Request: Copy exactly the lines of the material below that run from the one containing "LesCreches.fr vous propose la liste de" through the one containing "Vous cherchez une plac". Copy no other lines.

Data for review:
- Opening Delimiter -
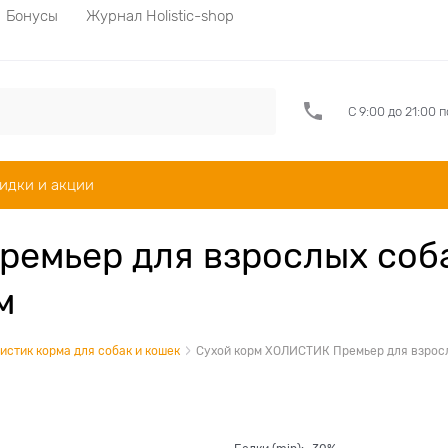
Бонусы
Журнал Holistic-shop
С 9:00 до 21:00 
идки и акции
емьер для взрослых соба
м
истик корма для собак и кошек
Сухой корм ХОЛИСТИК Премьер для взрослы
- Closing Delimiter -
- Opening Delimiter -
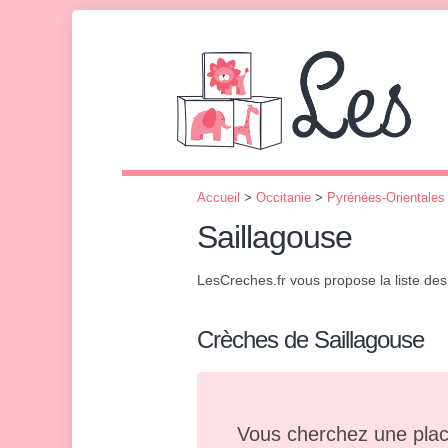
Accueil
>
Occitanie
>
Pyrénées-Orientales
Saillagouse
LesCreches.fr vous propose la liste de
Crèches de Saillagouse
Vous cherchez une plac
- Closing Delimiter -
- Opening Delimiter -
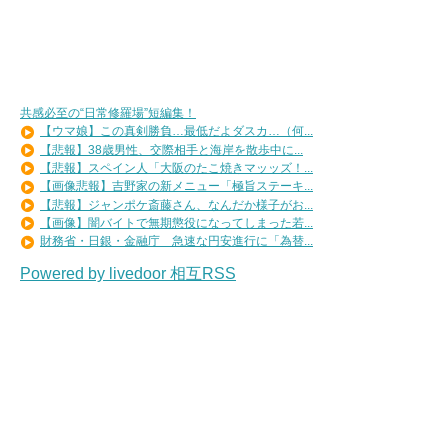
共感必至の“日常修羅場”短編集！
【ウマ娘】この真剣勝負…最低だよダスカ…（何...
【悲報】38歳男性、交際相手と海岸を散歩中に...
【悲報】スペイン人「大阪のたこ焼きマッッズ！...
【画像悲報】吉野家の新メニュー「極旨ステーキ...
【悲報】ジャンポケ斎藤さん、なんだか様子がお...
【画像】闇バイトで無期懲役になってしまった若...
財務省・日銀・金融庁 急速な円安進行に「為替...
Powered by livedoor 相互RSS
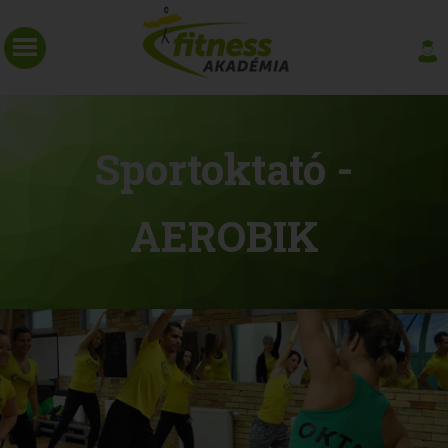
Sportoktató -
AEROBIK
- Closing Delimiter -
Response area:
LesCreches.fr vous propose la liste de
Crèches de Saillagouse
Vous cherchez une plac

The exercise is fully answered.